И тут лучник спустил тетиву, и вылетела стрела.
Глава двенадцатая
Стрела ударила Скалли прямо в кирасу. Она была оснащена шилом - стальным наконечником для пробивания доспехов.
Наконечники были длинными, тонкими, хорошо наточенными и без зазубрин, а начальный отрезок ясеневого древка заменен на более тяжелый дубовый.
Если какая-нибудь стрела и могла пройти сквозь сталь, то именно с тяжелым наконечником-шилом, в тонком острие которого сосредотачивался весь ее вес и сила, но сейчас этот наконечник смялся, как дешевое железо.

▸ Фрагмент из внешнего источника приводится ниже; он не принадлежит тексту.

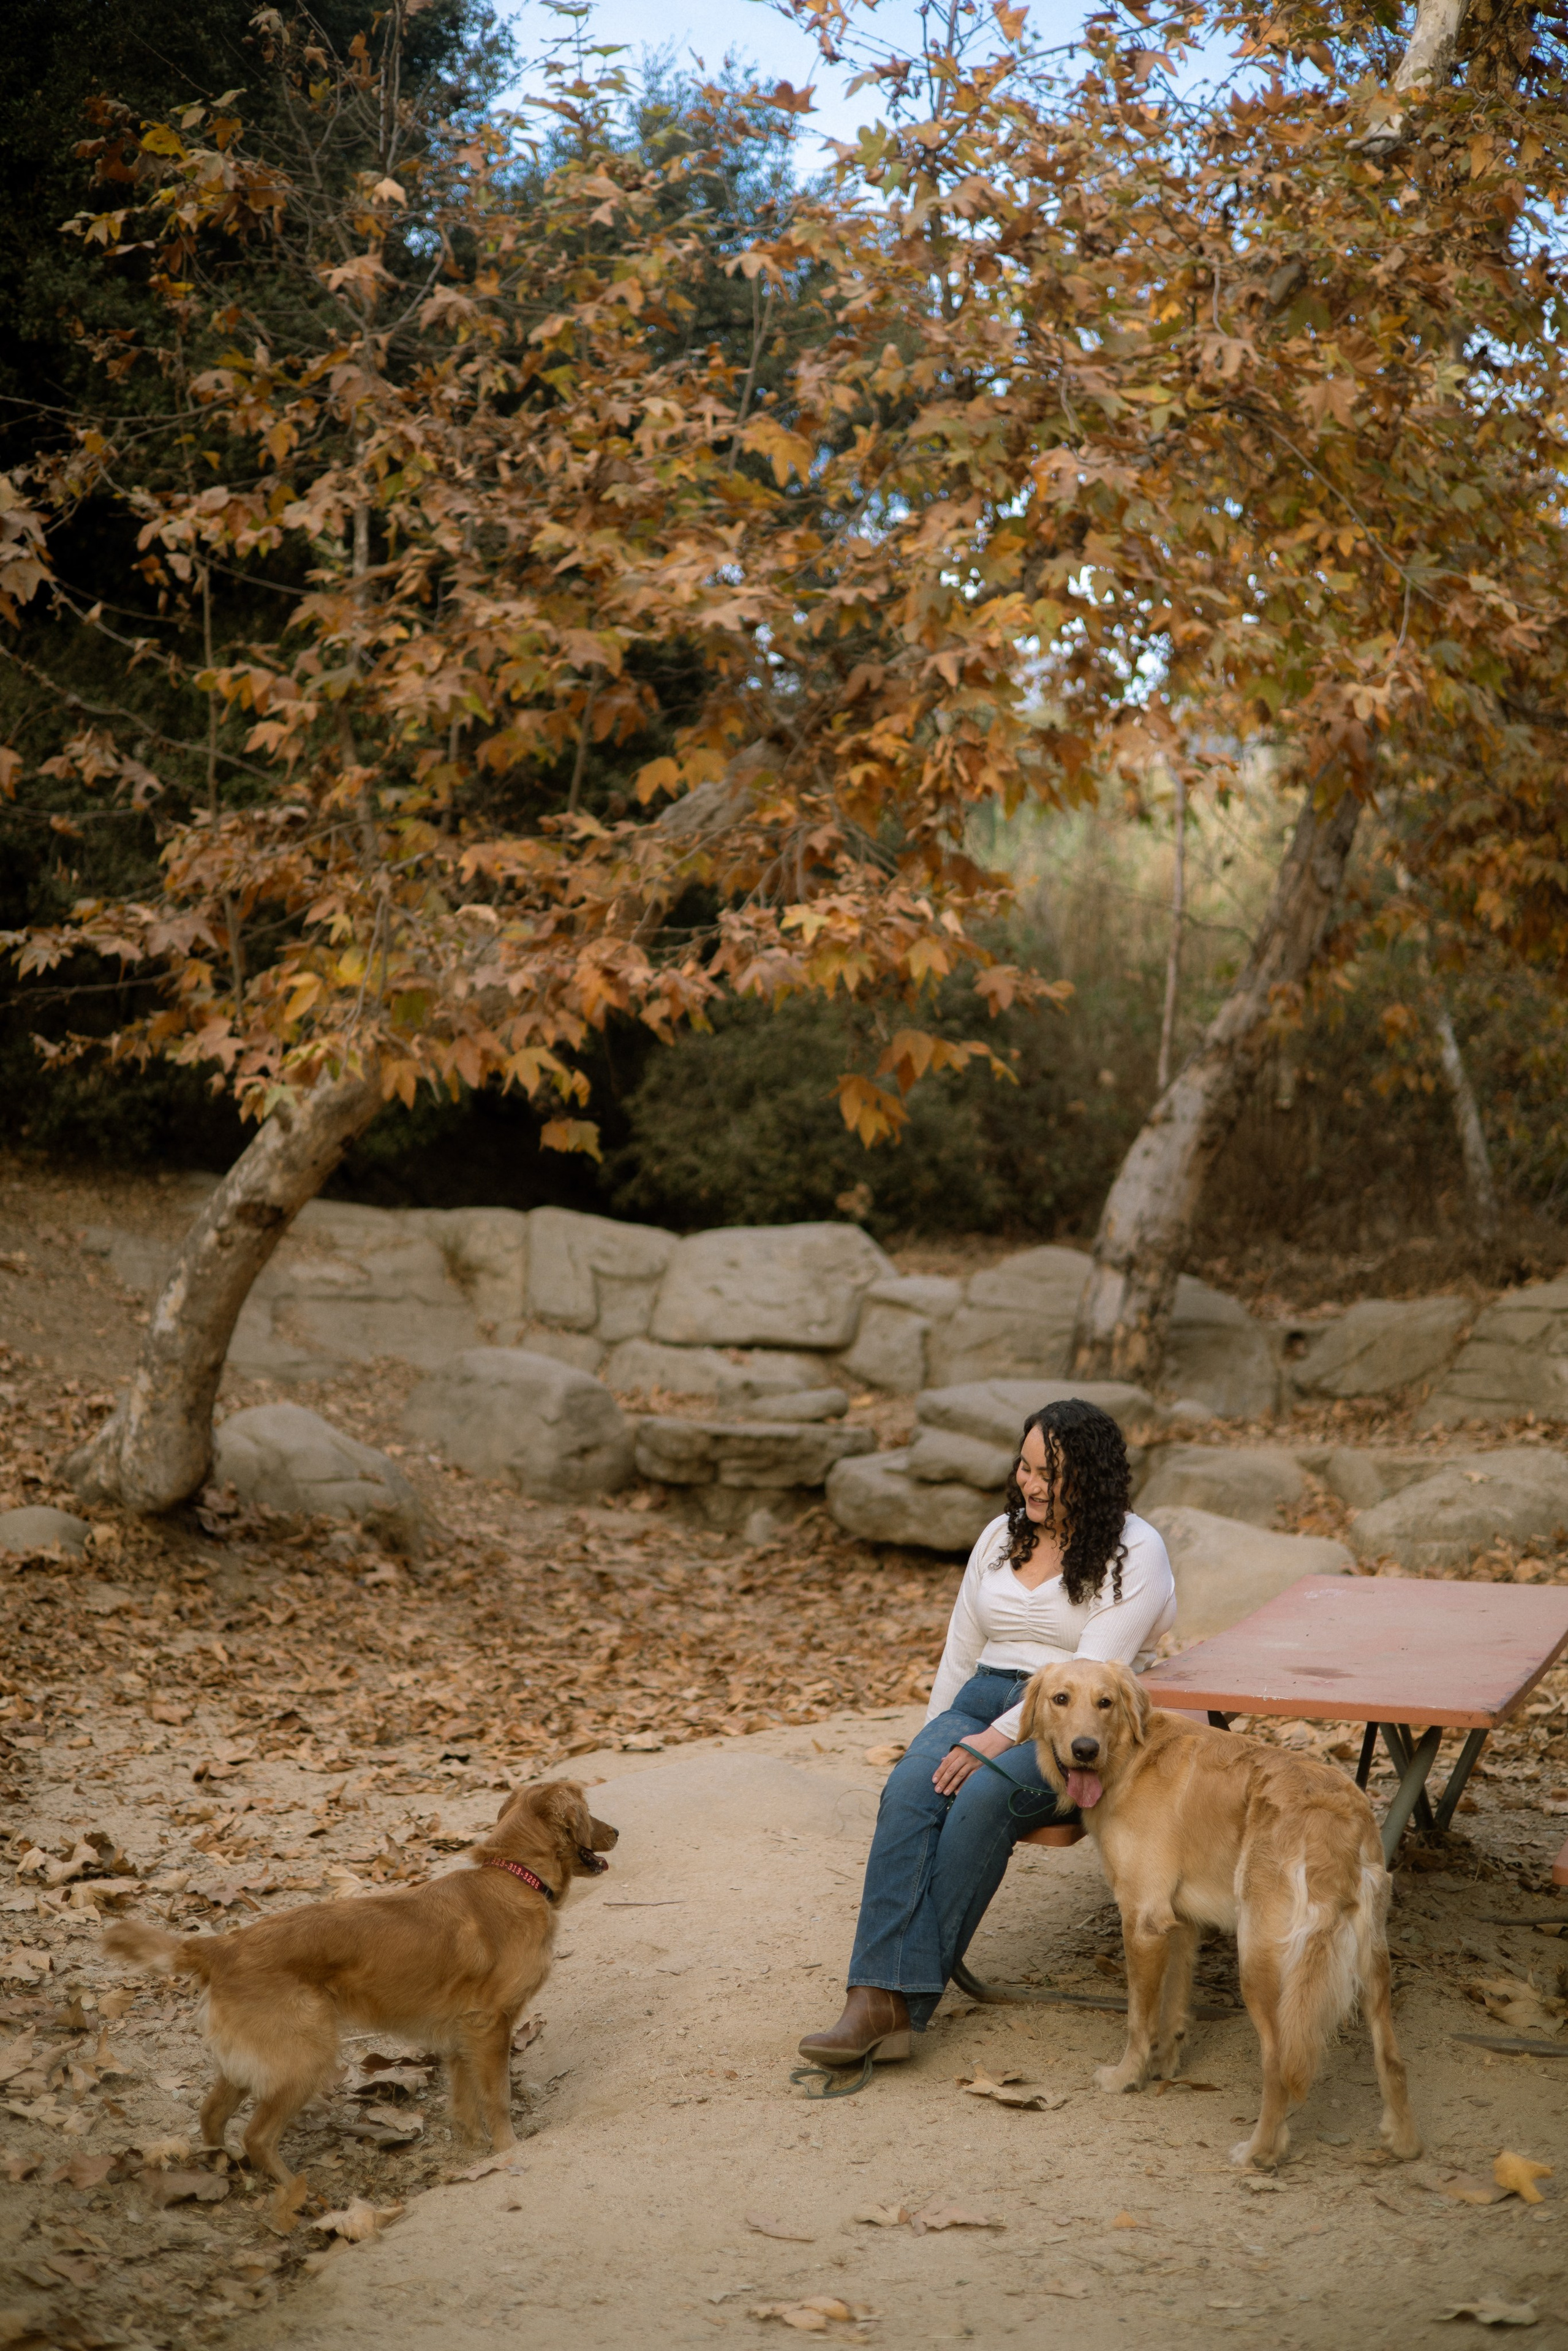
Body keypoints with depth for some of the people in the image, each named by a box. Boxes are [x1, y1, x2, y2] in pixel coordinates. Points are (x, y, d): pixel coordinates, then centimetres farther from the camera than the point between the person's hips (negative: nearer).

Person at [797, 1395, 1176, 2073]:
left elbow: (1094, 1672, -16)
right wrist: (933, 1745, 12)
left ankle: (900, 2001, -30)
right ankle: (878, 2000, -38)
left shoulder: (1135, 1553, -5)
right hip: (985, 1701, 5)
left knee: (982, 1799, -35)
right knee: (910, 1790, -27)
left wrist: (1000, 1737, -24)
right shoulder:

Лишь немногие кузнецы умели делать хорошую сталь, а некоторые обманывали, посылая железные наконечники вместо стальных, но хотя стрела и не смогла проткнуть кирасу Скалли, сила удара была достаточна для того, чтобы отбросить его на три шага назад, так что он приземлился и тяжело осел на ступенях алтаря.
Он подобрал попавшую в него стрелу, осмотрел погнутый наконечник и ухмыльнулся.
- Если кто-нибудь и свершит убийство в этой проклятой церкви, - донесся голос из глубины аббатства, - то это буду я. Что, черт возьми, здесь происходит?
Томас обернулся. Аббатство заполнили латники и лучники, все с одинаковой эмблемой - стоящий на задних лапах лев и золотые лилии на голубом поле.
Та же самая эмблема, что носил Бенджамин Раймер, ливрея графа Уорика, и этот громогласный голос и уверенность вновь прибывшего предполагали, что по нефу ступает граф собственной персоной.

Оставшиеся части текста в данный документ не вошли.